Interpretive Summary: Chemical insecticides are effective pest insect management tools, however, negative effects, including environmental contamination and insect resistance to the insecticides attend use of these products. These negative effects drive research into alternative insect management technologies such as biological control based on deploying insect pathogenic microbes, known as microbial control. The problem with microbial insect management is insects have very powerful immune responses to pathogenic microbes, which reduces the efficacy of these microbes. Research is necessary to identify and compromise insect immune mechanisms to improve microbial control effectiveness. In this paper we clarify biochemical signaling that acts in mediating immune reactions to insect pathogenic microbes, and show how research to discover the signals also points to promising directions in future research to compromise insect immune functions. This important information will be used by research teams globally and ultimately benefit citizens of the United States and other countries with improved nutrition and food security.

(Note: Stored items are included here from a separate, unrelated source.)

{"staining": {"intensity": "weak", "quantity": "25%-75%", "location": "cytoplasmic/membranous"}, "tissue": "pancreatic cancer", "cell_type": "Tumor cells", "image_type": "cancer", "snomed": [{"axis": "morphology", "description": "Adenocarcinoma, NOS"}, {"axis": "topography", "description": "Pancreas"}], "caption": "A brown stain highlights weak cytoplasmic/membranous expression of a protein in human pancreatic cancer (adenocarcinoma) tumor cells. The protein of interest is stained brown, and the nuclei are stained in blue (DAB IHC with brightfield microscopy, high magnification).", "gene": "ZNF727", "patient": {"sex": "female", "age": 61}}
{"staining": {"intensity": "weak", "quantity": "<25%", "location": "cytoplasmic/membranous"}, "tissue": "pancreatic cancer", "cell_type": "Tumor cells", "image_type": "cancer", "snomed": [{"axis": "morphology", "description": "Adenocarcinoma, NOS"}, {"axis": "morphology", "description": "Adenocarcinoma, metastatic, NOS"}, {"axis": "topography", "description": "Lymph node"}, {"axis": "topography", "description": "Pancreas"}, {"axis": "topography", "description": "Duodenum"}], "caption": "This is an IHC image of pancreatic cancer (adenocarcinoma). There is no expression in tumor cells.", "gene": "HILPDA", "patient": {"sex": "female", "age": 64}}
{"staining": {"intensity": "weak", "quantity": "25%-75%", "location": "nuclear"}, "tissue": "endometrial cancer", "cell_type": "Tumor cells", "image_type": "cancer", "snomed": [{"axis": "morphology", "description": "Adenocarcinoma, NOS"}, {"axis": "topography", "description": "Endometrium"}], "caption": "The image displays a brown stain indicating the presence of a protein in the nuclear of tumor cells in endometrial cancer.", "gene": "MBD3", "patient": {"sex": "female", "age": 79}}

Technical Abstract: Phospholipase A2 (PLA2) is the first biochemical step in eicosanoid biosynthesis. Cellular and secretory PLA2 types, similar to those of vertebrates, have been identified and demonstrated to act in insect eicosanoid biosynthesis. However, eicosanoid biosynthetic pathways in insects are not identical to those of vertebrates. The relatively low concentrations of arachidonic acid (AA)in phospholipids of insect tissues suggest that PLA2 may hydrolyze linoleic acid as a precursor of eicosanoid biosynthesis and its subsequent desaturation and elongation leads to AA. Unlike vertebrates, AA is not oxidized by cyclooxygenase, but by a specific peroxidase called peroxinectin to produce a prostaglandin (PG) precursor, PGH2, which is then isomerized into PGE2 by PGE2 synthase. PGs and other eicosanoids mediate insect reproduction such as oocyte development and egg-laying behavior, trehalose metabolism, fluid secretion, and immunity. They also interact with insect cytokine and other immune mediators to propagate non-self recognition signals to immune effector tissues. In the cross-talks, eicosanoids act as downstream signals because any intervention of eicosanoid signaling leads to substantial immunosuppression. Because host immunosuppression favors pathogens, some entomopathogens exploit a PLA2 inhibitory strategy to express their virulence. We propose PGs and other eicosanoids as central signaling systems in insect biology.